Pour faire face à ses créanciers mais aussi pour entretenir ses maîtresses, leurs enfants, et les parasites qui gravitent autour de sa personne.
Dans le même temps, la presse est en plein essor grâce aux progrès de l’alphabétisation, à ceux de la technique en matière d’imprimerie, à la baisse du coût des journaux ….Un nouveau lectorat apparaît, issus de la moyenne et petite bourgeoisie, que l’on décide de fidéliser en faisant paraître des récits en tranches. Les grands auteurs de l’époque sont démarchés : Balzac, George Sand, Chateaubriand...

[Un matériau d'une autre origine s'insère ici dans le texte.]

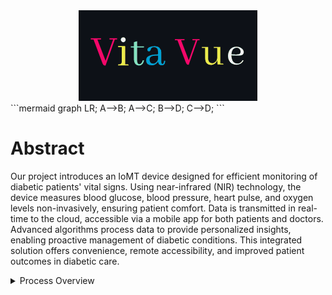 <div align="center">
  <img src="https://github.com/AllanDza/Vita_Vue/blob/main/Vanilla-1s-286px.gif" alt="Animated GIF">
</div>
```mermaid
graph LR;
    A-->B;
    A-->C;
    B-->D;
    C-->D;
```
<div>
  <h1> Abstract </h1>
  <p>Our project introduces an IoMT device designed for efficient monitoring of diabetic patients' vital signs. Using near-infrared (NIR) technology, the device measures blood glucose, blood pressure, heart pulse, and oxygen levels non-invasively, ensuring patient comfort. Data is transmitted in real-time to the cloud, accessible via a mobile app for both patients and doctors. Advanced algorithms process data to provide personalized insights, enabling proactive management of diabetic conditions. This integrated solution offers convenience, remote accessibility, and improved patient outcomes in diabetic care.</p>


<details>
  <summary>Process Overview</summary>

   

</details>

Balzac se lance avec La vieille fille. Mais le public veut des émotions ! Ce qui marche c’est Paul Féval et plus encore, Les mystères de Paris d’Eugène Sue.
Sollicité par Emile de Girardin, responsable du journal La Presse, Alexandre Dumas relève le défi et décide de faire mieux qu’Eugène Sue. Il y réussit et publie en quelques années, dans plusieurs journaux, parfois simultanément, ses plus beaux romans.
Il est amusant de constater que les principaux chefs d’œuvre de Dumas sont nés du souci de ….gagner de l’argent. Le livre de Simone Bertière nous apprend plein d’autres choses encore et fourmille de nombreuses anecdotes. Ainsi, Dumas ne pouvait pas souffrir Balzac. Il n’aimait pas l’homme et reprochait à l’écrivain ses interminables descriptions. Plus tard, il reconnaîtra la beauté de La comédie humaine et s’efforcera même d’intégrer ses propres romans dans un cycle.
Simone Bertières remet également quelques pendules à l’heure : non, Maquet n’était pas le « nègre » de Dumas ! Il n’écrivait pas les livres mais rédigeait une trame et fournissait la documentation. Ce pauvre Maquet n’aura pas la gloire de Dumas et en concevra une certaine amertume.
Vous l’aurez deviné, ce livre est réjouissant. et donne une envie furieuse de se (re) plonger dans l’œuvre de Dumas père.